Records from a dataset:
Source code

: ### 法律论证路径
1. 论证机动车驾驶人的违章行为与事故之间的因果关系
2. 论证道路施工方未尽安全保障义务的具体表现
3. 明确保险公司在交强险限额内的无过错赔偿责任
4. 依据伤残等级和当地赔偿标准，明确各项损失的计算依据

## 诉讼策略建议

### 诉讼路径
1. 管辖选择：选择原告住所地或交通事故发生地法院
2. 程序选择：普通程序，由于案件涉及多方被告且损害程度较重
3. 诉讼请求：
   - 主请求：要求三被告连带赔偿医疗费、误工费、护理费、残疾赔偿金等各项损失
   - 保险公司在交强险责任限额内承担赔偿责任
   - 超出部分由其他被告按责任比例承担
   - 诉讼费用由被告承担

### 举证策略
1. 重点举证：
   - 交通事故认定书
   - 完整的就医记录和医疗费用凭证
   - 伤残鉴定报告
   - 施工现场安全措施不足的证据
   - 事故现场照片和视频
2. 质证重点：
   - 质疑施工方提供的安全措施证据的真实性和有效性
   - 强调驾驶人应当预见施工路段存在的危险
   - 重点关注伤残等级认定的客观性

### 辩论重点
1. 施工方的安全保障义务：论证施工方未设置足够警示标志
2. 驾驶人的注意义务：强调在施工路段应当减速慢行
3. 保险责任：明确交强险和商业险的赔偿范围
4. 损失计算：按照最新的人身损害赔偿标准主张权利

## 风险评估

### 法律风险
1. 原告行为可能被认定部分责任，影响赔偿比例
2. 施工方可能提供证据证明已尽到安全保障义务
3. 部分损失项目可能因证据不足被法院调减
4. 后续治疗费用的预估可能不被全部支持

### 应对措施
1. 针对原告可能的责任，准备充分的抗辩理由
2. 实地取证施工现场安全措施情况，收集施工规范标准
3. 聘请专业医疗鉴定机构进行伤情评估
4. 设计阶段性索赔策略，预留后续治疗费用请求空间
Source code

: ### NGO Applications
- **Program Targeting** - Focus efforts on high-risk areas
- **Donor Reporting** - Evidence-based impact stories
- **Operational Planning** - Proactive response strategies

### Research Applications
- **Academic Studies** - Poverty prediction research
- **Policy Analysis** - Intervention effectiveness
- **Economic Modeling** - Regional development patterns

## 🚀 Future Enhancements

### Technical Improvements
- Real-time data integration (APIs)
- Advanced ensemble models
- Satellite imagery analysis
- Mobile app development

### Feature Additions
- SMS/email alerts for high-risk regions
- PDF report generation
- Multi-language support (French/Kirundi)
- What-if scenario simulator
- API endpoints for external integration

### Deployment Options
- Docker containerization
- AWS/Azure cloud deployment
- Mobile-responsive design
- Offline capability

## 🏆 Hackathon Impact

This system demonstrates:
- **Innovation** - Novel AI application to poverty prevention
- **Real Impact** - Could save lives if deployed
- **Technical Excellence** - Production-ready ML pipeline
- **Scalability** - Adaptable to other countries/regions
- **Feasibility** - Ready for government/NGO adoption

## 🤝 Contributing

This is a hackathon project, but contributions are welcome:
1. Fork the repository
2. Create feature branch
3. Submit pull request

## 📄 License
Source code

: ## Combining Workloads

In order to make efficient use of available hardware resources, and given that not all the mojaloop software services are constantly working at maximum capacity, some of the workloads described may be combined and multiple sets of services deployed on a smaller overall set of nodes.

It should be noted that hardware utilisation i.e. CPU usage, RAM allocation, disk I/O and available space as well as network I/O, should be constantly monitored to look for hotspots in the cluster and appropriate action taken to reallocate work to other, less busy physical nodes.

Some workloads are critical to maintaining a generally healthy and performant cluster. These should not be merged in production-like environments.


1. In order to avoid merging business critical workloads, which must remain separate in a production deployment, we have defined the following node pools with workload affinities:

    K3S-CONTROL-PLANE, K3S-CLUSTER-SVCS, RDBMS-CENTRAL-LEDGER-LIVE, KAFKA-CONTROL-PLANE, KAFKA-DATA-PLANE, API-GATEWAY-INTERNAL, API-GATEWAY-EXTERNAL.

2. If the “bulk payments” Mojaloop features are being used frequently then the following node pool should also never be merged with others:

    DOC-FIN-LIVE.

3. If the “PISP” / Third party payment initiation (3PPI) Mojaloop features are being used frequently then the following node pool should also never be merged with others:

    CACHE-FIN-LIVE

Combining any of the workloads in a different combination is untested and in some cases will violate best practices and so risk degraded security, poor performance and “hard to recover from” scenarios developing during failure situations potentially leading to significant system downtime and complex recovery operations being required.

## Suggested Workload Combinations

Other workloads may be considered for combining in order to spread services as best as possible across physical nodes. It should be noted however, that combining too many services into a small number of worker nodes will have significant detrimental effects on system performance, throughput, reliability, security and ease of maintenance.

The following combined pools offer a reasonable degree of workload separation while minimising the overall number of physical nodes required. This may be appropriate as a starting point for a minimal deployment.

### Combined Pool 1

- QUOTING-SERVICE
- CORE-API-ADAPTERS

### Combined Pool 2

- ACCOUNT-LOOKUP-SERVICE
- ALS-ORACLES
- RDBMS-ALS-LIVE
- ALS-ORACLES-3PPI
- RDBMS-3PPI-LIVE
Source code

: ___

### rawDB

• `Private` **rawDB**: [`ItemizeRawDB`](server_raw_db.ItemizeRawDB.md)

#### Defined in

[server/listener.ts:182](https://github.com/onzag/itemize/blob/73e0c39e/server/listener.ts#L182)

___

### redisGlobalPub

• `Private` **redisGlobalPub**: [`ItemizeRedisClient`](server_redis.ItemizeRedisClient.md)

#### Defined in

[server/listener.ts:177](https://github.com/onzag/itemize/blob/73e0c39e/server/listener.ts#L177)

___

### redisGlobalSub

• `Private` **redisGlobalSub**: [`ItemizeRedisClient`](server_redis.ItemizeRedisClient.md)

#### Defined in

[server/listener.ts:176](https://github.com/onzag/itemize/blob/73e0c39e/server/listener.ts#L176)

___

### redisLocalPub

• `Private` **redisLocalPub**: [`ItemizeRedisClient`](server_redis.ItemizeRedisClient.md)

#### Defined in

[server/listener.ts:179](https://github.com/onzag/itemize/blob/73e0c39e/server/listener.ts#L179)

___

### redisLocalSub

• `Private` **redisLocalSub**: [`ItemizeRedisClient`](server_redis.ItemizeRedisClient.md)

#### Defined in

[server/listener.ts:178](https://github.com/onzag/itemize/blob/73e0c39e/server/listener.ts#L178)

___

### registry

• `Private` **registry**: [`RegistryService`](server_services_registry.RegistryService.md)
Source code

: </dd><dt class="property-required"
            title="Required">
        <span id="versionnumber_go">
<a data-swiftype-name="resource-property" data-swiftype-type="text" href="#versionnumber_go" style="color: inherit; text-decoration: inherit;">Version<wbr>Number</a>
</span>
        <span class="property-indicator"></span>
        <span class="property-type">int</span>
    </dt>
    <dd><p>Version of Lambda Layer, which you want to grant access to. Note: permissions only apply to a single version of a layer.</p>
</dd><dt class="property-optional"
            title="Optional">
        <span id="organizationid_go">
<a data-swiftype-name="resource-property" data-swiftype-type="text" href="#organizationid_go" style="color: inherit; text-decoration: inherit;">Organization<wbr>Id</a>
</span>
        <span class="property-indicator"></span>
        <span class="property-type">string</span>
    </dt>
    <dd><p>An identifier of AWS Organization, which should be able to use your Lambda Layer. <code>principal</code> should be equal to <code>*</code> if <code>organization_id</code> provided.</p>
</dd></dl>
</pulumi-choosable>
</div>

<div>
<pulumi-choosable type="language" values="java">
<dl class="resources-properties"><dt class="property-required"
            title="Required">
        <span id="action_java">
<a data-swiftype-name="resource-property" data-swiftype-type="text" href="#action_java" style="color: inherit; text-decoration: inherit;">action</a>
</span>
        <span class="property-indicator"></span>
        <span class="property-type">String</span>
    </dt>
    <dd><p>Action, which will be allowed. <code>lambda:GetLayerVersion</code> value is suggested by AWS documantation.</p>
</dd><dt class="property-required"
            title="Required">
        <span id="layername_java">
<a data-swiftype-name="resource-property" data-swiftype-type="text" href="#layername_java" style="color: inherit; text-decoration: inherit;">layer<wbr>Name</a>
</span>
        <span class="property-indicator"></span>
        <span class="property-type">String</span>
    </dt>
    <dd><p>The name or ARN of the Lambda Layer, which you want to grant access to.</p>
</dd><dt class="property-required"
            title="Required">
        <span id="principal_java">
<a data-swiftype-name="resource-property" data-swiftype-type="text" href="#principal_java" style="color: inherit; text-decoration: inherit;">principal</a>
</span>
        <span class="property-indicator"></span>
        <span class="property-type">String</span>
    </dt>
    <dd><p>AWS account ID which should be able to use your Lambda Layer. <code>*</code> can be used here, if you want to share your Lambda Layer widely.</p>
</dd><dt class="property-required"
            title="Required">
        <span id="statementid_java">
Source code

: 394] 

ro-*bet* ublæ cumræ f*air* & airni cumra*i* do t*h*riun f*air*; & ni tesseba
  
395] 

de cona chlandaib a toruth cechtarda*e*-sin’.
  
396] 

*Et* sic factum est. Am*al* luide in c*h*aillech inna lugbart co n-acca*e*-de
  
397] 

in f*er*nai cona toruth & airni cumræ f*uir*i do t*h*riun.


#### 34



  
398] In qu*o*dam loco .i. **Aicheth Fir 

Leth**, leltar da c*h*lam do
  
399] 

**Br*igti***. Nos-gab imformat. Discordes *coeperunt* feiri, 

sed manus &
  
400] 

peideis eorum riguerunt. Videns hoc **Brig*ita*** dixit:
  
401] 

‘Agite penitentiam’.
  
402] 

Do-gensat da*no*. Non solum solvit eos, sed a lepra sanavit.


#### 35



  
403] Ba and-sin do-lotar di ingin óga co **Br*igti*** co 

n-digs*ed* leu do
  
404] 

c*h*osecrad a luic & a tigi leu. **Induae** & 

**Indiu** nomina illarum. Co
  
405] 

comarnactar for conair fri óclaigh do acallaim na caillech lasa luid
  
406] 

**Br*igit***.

Prompt:
The answer consists of the lines above that include the word "pulumi", each copied exactly.

Solution:
</pulumi-choosable>
<pulumi-choosable type="language" values="java">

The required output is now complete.